Apple CEO Steve Jobs takes the wraps off new iBooks and professional PowerBooks and bumps up speed of the Power Mac G4 line. The new hardware will be available immediately.
Written by Matthew Rothenberg, Contributor
Chiba, Japan -- Apple CEO Steve Jobs confounded naysayers during Wednesday's Macworld Expo/Tokyo keynote presentation when he took the wraps off new iBooks and professional PowerBooks and nudged up the processor speed of the Power Mac G4.

Jobs said all the new hardware will be available immediately through retailers and Apple's (Nasdaq: AAPL) online store.

Keynote revelations at the Makuhari Messe convention center in Chiba, Japan, included the following:

The iBook Special Edition, available for $1,799 in the same Graphite color scheme as the recently released iMac DV Special Edition and featuring 64MB of RAM and a 6GB hard drive, twice the amount in the original consumer notebook, as well as a 366MHz PowerPC G3 processor.

Apple also boosted the RAM and drive size in the $1,599 Tangerine and Blueberry iBooks, which run at 300MHz.

The latest generation of Apple's PowerBook G3, code-named Pismo. The new systems, available in 500MHz and 400MHz configurations and priced at $3,499 and $2,499, respectively, feature two built-in 400Mbps FireWire ports and offer up to 10 hours of battery life, the company said.

Each 5.7-pound system includes 1MB of Level 2 backside cache, a 100MHz system bus, a DVD-ROM drive, two Universal Serial Bus ports and Ultra ATA/66 hard drives with up to 18MB of storage.

Going wireless
The new PowerBooks join the rest of the current Mac line in offering support for AirPort, Apple's wireless networking technology.

A speed boost to the company's Power Mac G4 line that brings the professional desktop systems up to 500MHz, 450MHz and 400MHz while keeping prices of the models at $3,499, $2,499 and $1,599, respectively.

While Apple had originally announced the Power Mac G4 models at those speeds during September's Seybold Seminars show in San Francisco, the company in October cut the speeds by 50MHz across the board in response to "errata" that prevented the first generation of PowerPC G4 processors from reaching the 500MHz mark.

Jobs said Apple held the fourth-biggest market share for PCs in Japan at 7.8 percent in the final quarter of 1999, reflecting the popularity of its iBook and desktop iMac PCs. He gave no comparison with Apple's market share in previous quarters.

"We would like to see the share go even further. We know we have the strongest product line Apple has ever had," Jobs said.

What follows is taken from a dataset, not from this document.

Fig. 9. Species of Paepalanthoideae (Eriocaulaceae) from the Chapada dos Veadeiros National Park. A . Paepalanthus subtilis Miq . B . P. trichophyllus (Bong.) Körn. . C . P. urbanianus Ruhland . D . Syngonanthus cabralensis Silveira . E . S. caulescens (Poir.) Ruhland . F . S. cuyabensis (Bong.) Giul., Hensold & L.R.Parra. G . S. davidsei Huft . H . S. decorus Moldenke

Jobs also offered some other information tailored to the Japanese crowd. According to the CEO, 65 percent of Japanese iMac users are first-time customers. He cited fourth-quarter PC Data numbers that claim the iBook was the No. 1 selling consumer portable in Japan; 21 percent of iBook customers there are first-time buyers, and 15 percent are Windows converts. Apple formally introduced the "AirMac" to Japan. The wireless networking technology was renamed for the local market because "Airport" is trademarked by another company in Japan.

Another impressive demonstration
The keynote featured an impressive demonstration by Kensaku Sugino, IBM Japan's marketing manager, of the Japanese version of ViaVoice Millenium edition, IBM's voice-recognition software, and a showcase of Apple's redesigned Japanese Web site. Like its U.S. counterpart, the new Apple Japan site features a tabbed interface. However, it lacks a local version of iTools, the suite of Mac OS 9-optimized services Jobs unveiled at January's Macworld Expo/San Francisco.

In another echo of the San Francisco event, Jobs concluded his presentation with a demo of Mac OS X and its Aqua interface. He mentioned that the third developer release of Mac OS X was just seeded to developers and that the new OS remains on track to ship this summer. All local versions (including Japanese) will ship on the same CD-ROM simultaneously, Jobs said, and the OS will come with five weights and faces of 17,000 kanji-character fonts.

Jason D. O'Grady of Go2Mac.com, Yuji Tai of Japan Apple Watch and Reuters contributed from Japan.